Economia
Quarta-feira, 24 de julho de 2024

Ricardo Eletro protocola a maior recuperação judicial do varejo, diz jornal

A Rede de Lojas Ricardo Eletro, do grupo Máquina de Vendas, protocolou na noite de terça-feira um plano de recuperação judicial na 1ª Vara de Falência e Recuperações Judiciais de São Paulo. De acordo com o Valor Econômico, trata-se do maio pedido de recuperação já visto na história do varejo.

A publicação aponta que são pouco menos de 20 mil credores, formando uma dívida no valor de R$ 4 bilhões. Documentos obtidos pelo Valor mostram que a companhia formará unidades produtivas isoladas com móveis do grupo para venda e pagamento dos credores.

Dois centros de distribuição próprios podem ser alvos de propostas de eventuais interessados em leilão, e a empresa estaria avaliando a venda de marcas do grupo. O Valor afirma que além de imóveis e marcas, a empresa considera créditos fiscais como ativos para vendas.

Entre as marcas que passam por avaliação estariam Insinuante, Salfer, Eletroshopping, City Lar, além da própria Ricardo Eletro, principal marca da companhia. Como informado ao pedir recuperação judicial, em agosto, a empresa não deve mais atuar no varejo físico – o Valor apurou que a companhia estuda lançar outra marca para operações online.

No documento obtido pelo Valor, a empresa cita o assunto ao dizer que “as recuperandas estão alterando a denominação social da recuperanda RN Comércio Varejista S.A., a fim de ficar alinhada com os novos propósitos e a nova marca que será lançada oportunamente”.

Plano apresentado

Segundo o Valor Econômico, no plano apresentado a varejista propõe que os credores com garantia real recebam um valor excedente no caixa da empresa, ou seja, o valor que superar o caixa mínimo, de R$ 100 milhões, será distribuído entre os credores. Será aplicado ainda deságio de 85% sobre o valor nominal dos créditos.
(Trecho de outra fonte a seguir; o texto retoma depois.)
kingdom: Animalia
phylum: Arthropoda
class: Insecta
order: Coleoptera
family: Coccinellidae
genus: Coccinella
O pagamento começaria apenas depois de a varejista quitar os seus “credores estratégicos”, que são aqueles considerados parceiros da empresa.

No caso dos credores sem garantia real, estes serão pagos apenas quando os credores estratégicos tiverem suas dívidas quitadas. O plano prevê que aqueles com crédito de até R$ 3,5 mil receberão R$ 1,5 mil no prazo de até dois anos contados a partir da homologação. Somas acima de R$ 3,5 mil receberão o pagamento por meio do excedente do caixa mínimo.

Por fim, os credores com mais de R$ 3,5 mil que querem receber sem o caixa excedente poderão optar pelo recebimento de R$ 1,5 mil em até 24 meses, tendo de abrir mão dos valores restantes.

Os credores trabalhistas têm 60 dias contados da homologação do plano para optar pelo recebimento de seus créditos. Segundo o Valor, a empresa informou à Justiça que tem R$ 30 milhões para pagamento de parte dessa dívida, o que corresponde a cerca de um terço do total de débitos a trabalhadores.

Os funcionários receberão até R$ 4 mil e quem possuir créditos acima desse valor sofrerá deságio de 50% a 85%. Esses trabalhadores serão pagos em até 12 meses após a homologação do plano.

O Valor aponta que a companhia deve intensificar as negociações com credores para realizar ajustes na proposta antes de levá-la para assembleia. A partir da homologação da recuperação, a companhia tem 60 dias para apresentar o plano e 150 dias para fazer a assembleia com credores.